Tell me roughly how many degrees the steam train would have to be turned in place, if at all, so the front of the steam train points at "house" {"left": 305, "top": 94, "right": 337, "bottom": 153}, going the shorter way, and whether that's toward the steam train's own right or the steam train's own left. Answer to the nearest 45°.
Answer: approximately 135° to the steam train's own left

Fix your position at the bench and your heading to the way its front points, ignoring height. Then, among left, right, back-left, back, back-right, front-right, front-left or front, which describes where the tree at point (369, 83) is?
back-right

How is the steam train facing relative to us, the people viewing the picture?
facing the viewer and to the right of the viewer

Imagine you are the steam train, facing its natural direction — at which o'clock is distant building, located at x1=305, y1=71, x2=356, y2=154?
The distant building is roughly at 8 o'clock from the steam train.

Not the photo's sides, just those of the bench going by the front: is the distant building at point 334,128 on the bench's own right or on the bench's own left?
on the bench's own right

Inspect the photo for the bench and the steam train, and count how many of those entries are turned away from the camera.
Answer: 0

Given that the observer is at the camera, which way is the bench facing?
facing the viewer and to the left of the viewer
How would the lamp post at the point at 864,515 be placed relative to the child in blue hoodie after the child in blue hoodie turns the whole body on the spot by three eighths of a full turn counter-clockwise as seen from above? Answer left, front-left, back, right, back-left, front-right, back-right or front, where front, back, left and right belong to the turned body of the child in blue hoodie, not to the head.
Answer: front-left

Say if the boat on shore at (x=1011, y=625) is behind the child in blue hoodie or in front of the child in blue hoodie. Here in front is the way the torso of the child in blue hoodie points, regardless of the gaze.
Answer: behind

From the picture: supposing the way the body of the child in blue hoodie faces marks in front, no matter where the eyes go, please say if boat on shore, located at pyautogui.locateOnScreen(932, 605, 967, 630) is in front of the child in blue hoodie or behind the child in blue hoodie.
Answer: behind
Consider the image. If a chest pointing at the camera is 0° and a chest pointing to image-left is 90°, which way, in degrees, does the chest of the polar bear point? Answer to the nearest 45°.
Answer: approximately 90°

_How to complete this task_: Convert the entries above into a single numbered list, one line per item, and leave out the blank lines.

_Solution below_:
1. Tell me roughly how many degrees the steam train would have to be turned in place, if at all, so the front of the steam train points at "house" {"left": 305, "top": 94, "right": 337, "bottom": 153}, going the shorter way, and whether that's toward the steam train's own right or the steam train's own left. Answer to the nearest 45°.
2. Answer: approximately 135° to the steam train's own left
3. Fix your position at the bench and your heading to the way its front points, ignoring height. Then, among left, right, back-left, back, back-right, front-right, front-left or front, which describes where the tree at point (369, 83) is?
4. back-right
5. How is the steam train facing relative to us, the people viewing the picture?
6. facing the viewer and to the right of the viewer
7. Imagine you are the steam train, facing its natural direction — at which o'clock is distant building, located at x1=305, y1=71, x2=356, y2=154?
8. The distant building is roughly at 8 o'clock from the steam train.
9. Not the photo's sides, just those of the bench going by the front: is the distant building at point 334,128 on the bench's own right or on the bench's own left?
10. on the bench's own right
11. Inspect the photo for the bench and the steam train, and count how many of those entries are turned away from the camera.
12. Answer: 0
13. Given that the observer is at the camera, which way is the bench facing?
14. facing the viewer and to the left of the viewer
15. How would the lamp post at the point at 864,515 be placed relative to the child in blue hoodie after the child in blue hoodie turns the whole body on the spot by three eighths of a full turn counter-clockwise as seen from above? Answer left, front-left, back, right, back-left, front-right, back-right or front, where front, back, left and right belong to the turned body of the child in blue hoodie, not to the head.
16. Answer: front-left
17. Say if the boat on shore at (x=1011, y=625) is behind the child in blue hoodie or in front of the child in blue hoodie. Here in front is the way the torso of the child in blue hoodie points, regardless of the gaze.
18. Answer: behind
19. From the picture: supposing the way the body of the child in blue hoodie faces marks in front, no matter where the eyes go, please say if boat on shore, located at pyautogui.locateOnScreen(932, 605, 967, 630) is in front of the child in blue hoodie or behind the child in blue hoodie.
20. Answer: behind
21. Consider the image. If a chest pointing at the camera is 0° and a chest pointing to image-left is 90°, which way, in degrees, does the chest of the polar bear point? Answer to the nearest 45°.
22. Answer: approximately 90°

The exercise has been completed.